Çünkü halihazırda yaşadığım hayattan zevk alıyorum.İlerleyen yaşlarımda,toplumun geldiği seviyeyi,insanların ileriki dönemlerde değişen yaşam tarzını,sallanan sandalyemde otururken izlemek ve anlamaya çalışmak da keyifli olacaktır bence.Sonuçta ben çocukken,bana uzak gelen şeylere sahibiz şu anda,katiyetle de bizim çocuklarımız,torunlarımız da şu an bize uzak gözüken şeylere sahip olacaklar.
Benim bugün bir i-phone' un fonskiyonlarını kavramak için 3-5 saat harcamam gerekiyorsa,80 yaşındaki dedem için Nokia' nın en basit modeliyle arama yapmayı öğrenmek 3 yılını sürüyor.Bu öğrenme sürecinde beni aramak için kıvranırken kaç tane boş mesaj attığına inanamazsınız.Üstüne üstlük teknoloji de onu kesmiyor,daha iyi bir cep telefonu alıp,eve internet bağlatmak istediğinden bahsetti geçenlerde.Kıçıma motor takıp kaçtım o mecralardan.

Yaşlı insanların her daim şikayet ettikleri şeylerin başında gelen,gençlerin saygısızlıkları,gereken hürmeti göstermemeleri,vefasızlıkları vs. gibi rahatsızlıklarını bir yere kadar anlayışla,o yerden sonra da itirazla karşılarım.Saygı ve hürmet gösterilmesi gereken özellikler yaştan ziyade,olgunluk ve tecrübedir.Bir adamın benden sırf yaşlı diye alabileceği saygı,yol verme,yer verme,sıra vermeden öteye geçemez.Tanımadığım adamı da yine sırf yaşlı diye yoldan çevirip elini öpmem.Kendi gençliğinden getirdiklerinden ziyade,içinde yaşadığı döneme göre yaşlanmayı tercih edip,bocalayan, "Yaşım geçkin ama ruhum genç" imajı yaratmak için,binbir türlü maymunluk,saçma sapan espri ve densiz,patavatsız laflar eden adama ise hiç tahammül edemem.O adamı bayramdan seyrandan başka zamanda aramayan,sormayan,gidip oturup uzun uzun laflamayan ve en sonunda götürüp huzurevine yerleştiren,evladına da zerre kadar laf etmem.

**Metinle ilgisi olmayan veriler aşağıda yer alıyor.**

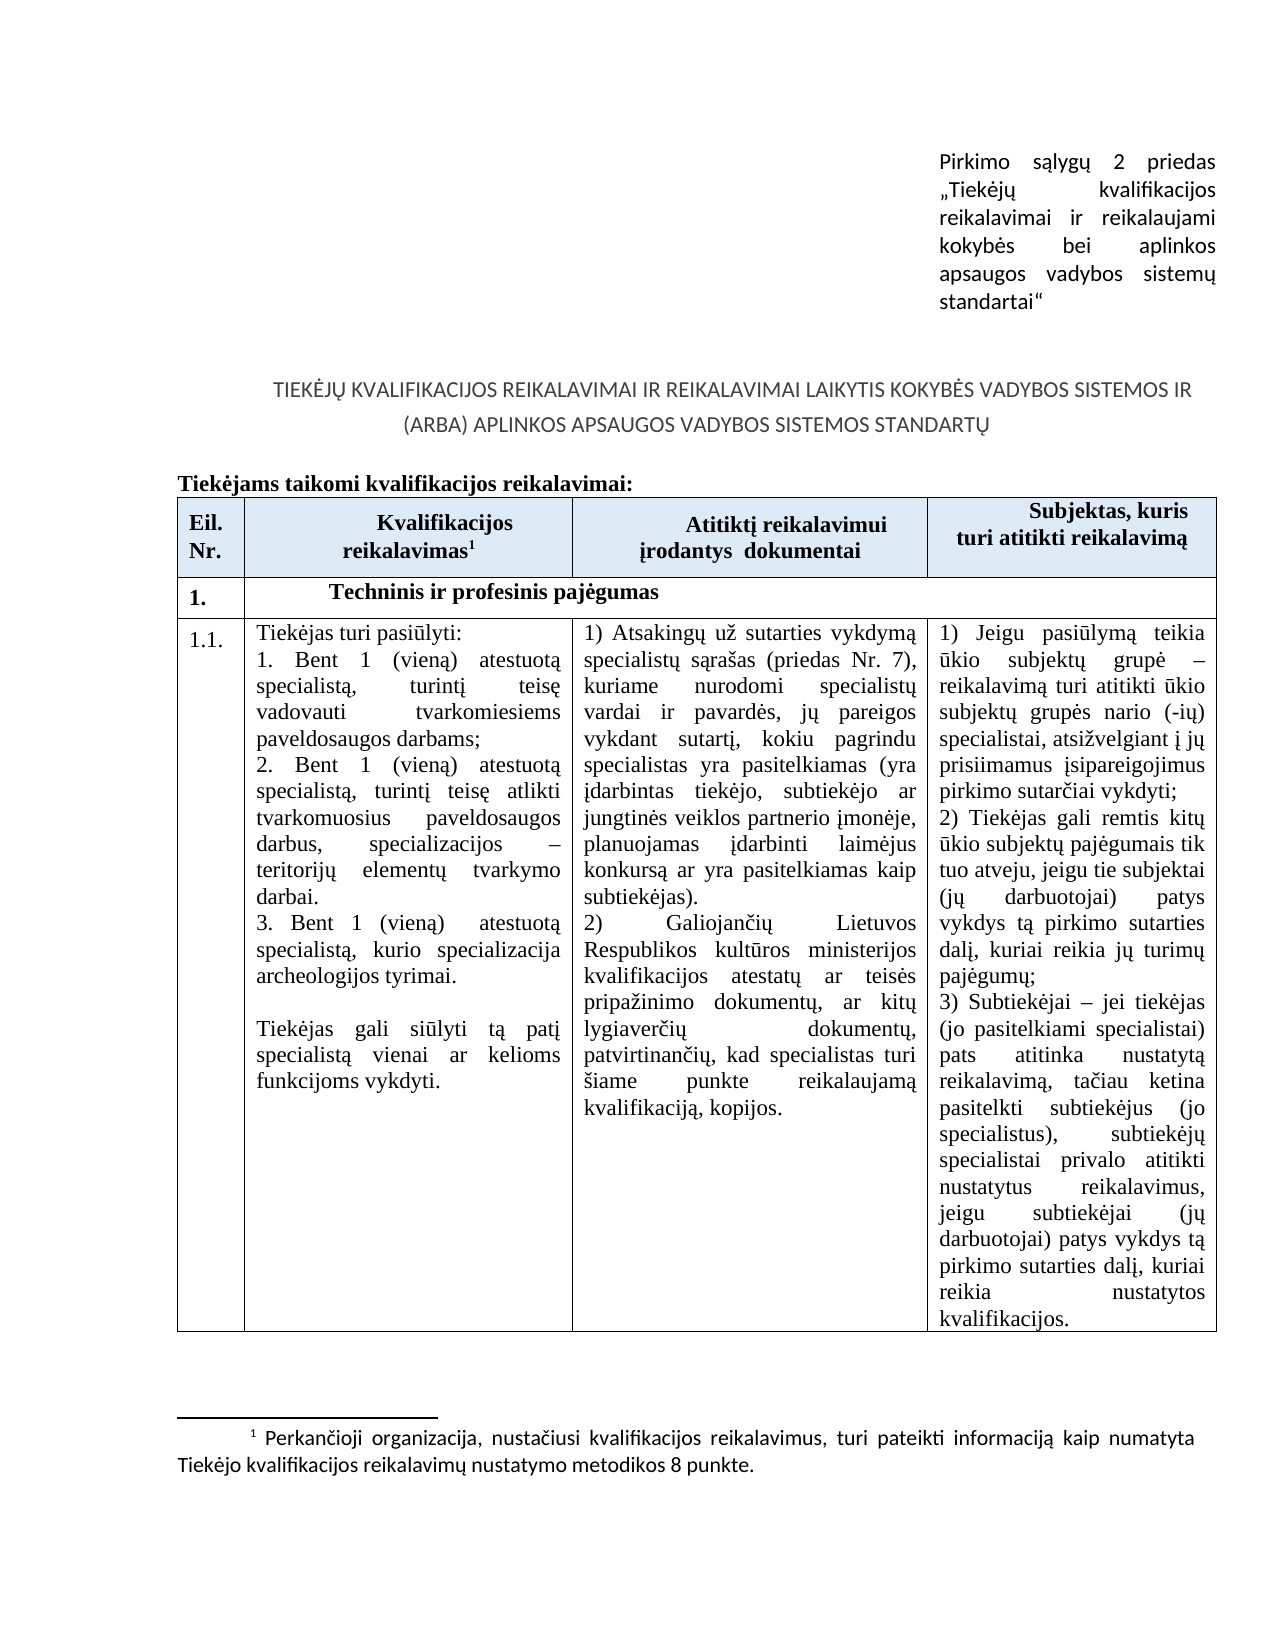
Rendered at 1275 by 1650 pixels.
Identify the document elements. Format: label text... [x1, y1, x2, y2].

table_cell [178, 578, 244, 618]
table_cell [178, 619, 244, 1331]
table_header Subjektas, kuris turi atitikti reikalavimą [928, 498, 1216, 577]
list Tiekėjams taikomi kvalifikacijos reikalavimai: [177, 470, 1216, 497]
table_header Atitiktį reikalavimui įrodantys dokumentai [573, 498, 927, 577]
table_cell 1) Jeigu pasiūlymą teikia ūkio subjektų grupė – reikalavimą turi atitikti ūkio subjektų grupės nario (-ių) specialistai, atsižvelgiant į jų prisiimamus įsipareigojimus pirkimo sutarčiai vykdyti; 2) Tiekėjas gali remtis kitų ūkio subjektų pajėgumais tik tuo atveju, jeigu tie subjektai (jų darbuotojai) patys vykdys tą pirkimo sutarties dalį, kuriai reikia jų turimų pajėgumų; 3) Subtiekėjai – jei tiekėjas (jo pasitelkiami specialistai) pats atitinka nustatytą reikalavimą, tačiau ketina pasitelkti subtiekėjus (jo specialistus), subtiekėjų specialistai privalo atitikti nustatytus reikalavimus, jeigu subtiekėjai (jų darbuotojai) patys vykdys tą pirkimo sutarties dalį, kuriai reikia nustatytos kvalifikacijos. [928, 619, 1216, 1331]
table_cell Tiekėjas turi pasiūlyti: 1. Bent 1 (vieną) atestuotą specialistą, turintį teisę vadovauti tvarkomiesiems paveldosaugos darbams; 2. Bent 1 (vieną) atestuotą specialistą, turintį teisę atlikti tvarkomuosius paveldosaugos darbus, specializacijos – teritorijų elementų tvarkymo darbai. 3. Bent 1 (vieną) atestuotą specialistą, kurio specializacija archeologijos tyrimai. Tiekėjas gali siūlyti tą patį specialistą vienai ar kelioms funkcijoms vykdyti. [245, 619, 572, 1331]
text TIEKĖJŲ KVALIFIKACIJOS REIKALAVIMAI IR REIKALAVIMAI LAIKYTIS KOKYBĖS VADYBOS SISTEMOS IR (ARBA) APLINKOS APSAUGOS VADYBOS SISTEMOS STANDARTŲ [177, 375, 1216, 438]
table_header Kvalifikacijos reikalavimas [245, 498, 572, 577]
table_cell Techninis ir profesinis pajėgumas [245, 578, 1216, 618]
table_header Eil. Nr. [178, 498, 244, 577]
table_cell 1) Atsakingų už sutarties vykdymą specialistų sąrašas (priedas Nr. 7), kuriame nurodomi specialistų vardai ir pavardės, jų pareigos vykdant sutartį, kokiu pagrindu specialistas yra pasitelkiamas (yra įdarbintas tiekėjo, subtiekėjo ar jungtinės veiklos partnerio įmonėje, planuojamas įdarbinti laimėjus konkursą ar yra pasitelkiamas kaip subtiekėjas). 2) Galiojančių Lietuvos Respublikos kultūros ministerijos kvalifikacijos atestatų ar teisės pripažinimo dokumentų, ar kitų lygiaverčių dokumentų, patvirtinančių, kad specialistas turi šiame punkte reikalaujamą kvalifikaciją, kopijos. [573, 619, 927, 1331]
text Pirkimo sąlygų 2 priedas „Tiekėjų kvalifikacijos reikalavimai ir reikalaujami kokybės bei aplinkos apsaugos vadybos sistemų standartai“ [939, 147, 1216, 315]
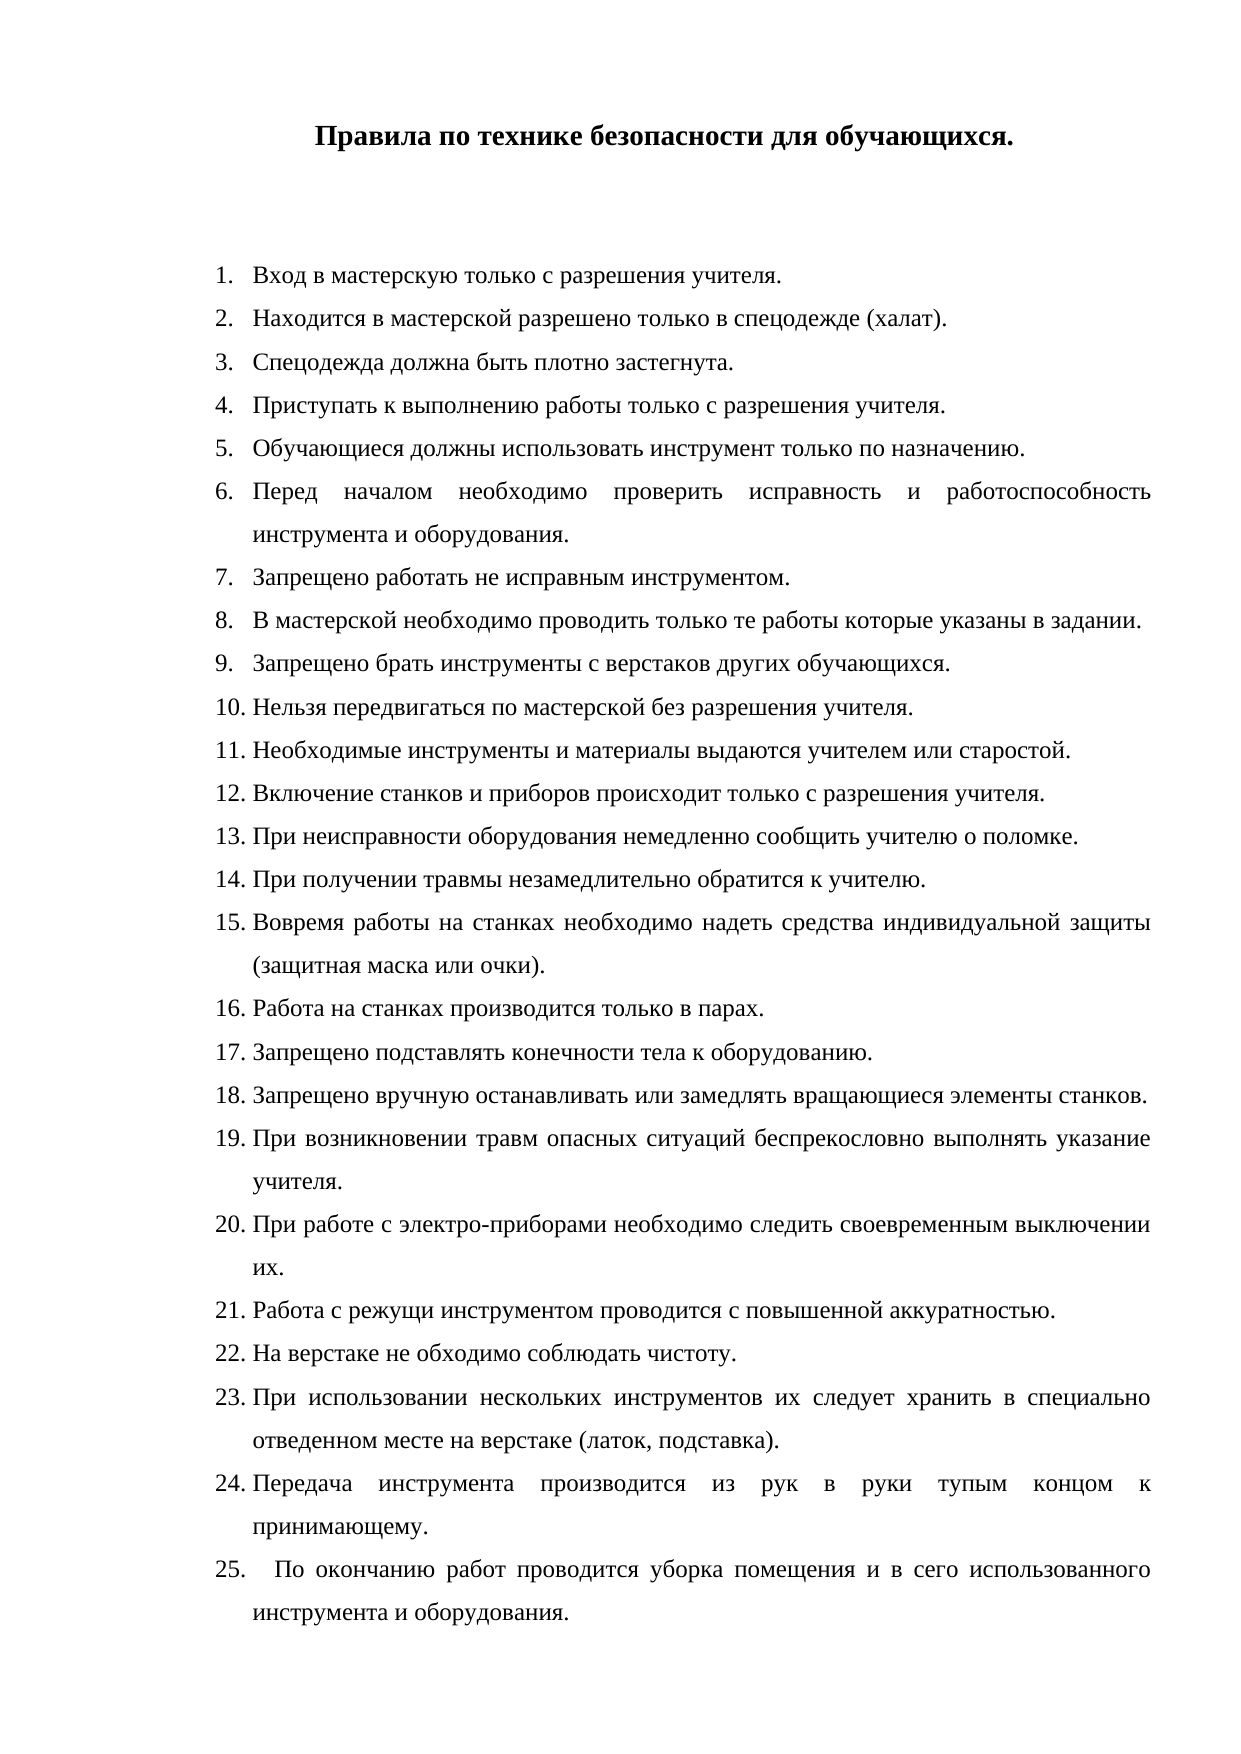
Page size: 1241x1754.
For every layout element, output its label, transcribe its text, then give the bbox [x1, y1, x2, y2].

list Работа с режущи инструментом проводится с повышенной аккуратностью. [215, 1295, 1152, 1324]
list Нельзя передвигаться по мастерской без разрешения учителя. [215, 692, 1152, 720]
list Работа на станках производится только в парах. [215, 993, 1152, 1022]
list Включение станков и приборов происходит только с разрешения учителя. [215, 778, 1152, 807]
list В мастерской необходимо проводить только те работы которые указаны в задании. [215, 605, 1152, 634]
list При возникновении травм опасных ситуаций беспрекословно выполнять указание учителя. [215, 1123, 1152, 1195]
list Приступать к выполнению работы только с разрешения учителя. [215, 390, 1152, 418]
list Спецодежда должна быть плотно застегнута. [215, 347, 1152, 375]
list На верстаке не обходимо соблюдать чистоту. [215, 1338, 1152, 1367]
list Перед началом необходимо проверить исправность и работоспособность инструмента и оборудования. [215, 476, 1152, 548]
list Запрещено подставлять конечности тела к оборудованию. [215, 1037, 1152, 1065]
list При неисправности оборудования немедленно сообщить учителю о поломке. [215, 821, 1152, 850]
list Вход в мастерскую только с разрешения учителя. [215, 260, 1152, 289]
list При использовании нескольких инструментов их следует хранить в специально отведенном месте на верстаке (латок, подставка). [215, 1382, 1152, 1453]
list Находится в мастерской разрешено только в спецодежде (халат). [215, 303, 1152, 332]
list Запрещено вручную останавливать или замедлять вращающиеся элементы станков. [215, 1080, 1152, 1108]
list При получении травмы незамедлительно обратится к учителю. [215, 864, 1152, 893]
list Запрещено работать не исправным инструментом. [215, 562, 1152, 591]
list При работе с электро-приборами необходимо следить своевременным выключении их. [215, 1209, 1152, 1281]
list Запрещено брать инструменты с верстаков других обучающихся. [215, 648, 1152, 677]
list Необходимые инструменты и материалы выдаются учителем или старостой. [215, 735, 1152, 763]
list Обучающиеся должны использовать инструмент только по назначению. [215, 433, 1152, 462]
list По окончанию работ проводится уборка помещения и в сего использованного инструмента и оборудования. [215, 1554, 1152, 1626]
list Передача инструмента производится из рук в руки тупым концом к принимающему. [215, 1468, 1152, 1540]
text Правила по технике безопасности для обучающихся. [177, 118, 1152, 152]
list Вовремя работы на станках необходимо надеть средства индивидуальной защиты (защитная маска или очки). [215, 907, 1152, 979]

Genç ruhun ispatı bunlar değildir ki.Beni darlamadan,zaten bildiğim şeyleri tavsiye formatında binlerce kez tekrarlamadan,15 dakika boyunca bile olsa beni sohbetinle bağlayabiliyorsan,bu sohbetten keyif alıyorsam,sonrasında üzerinde düşünmemi gerektirecek doneler alabiliyorsam,o zaman saygı duyarım sana.
O zaman tecrübenden faydalanmak,olgunluğundan almak,elinden öpmek isterim.
Bundan başkası yalan,bundan başkası riya,bundan başkası çıkardan başka birşey olmaz.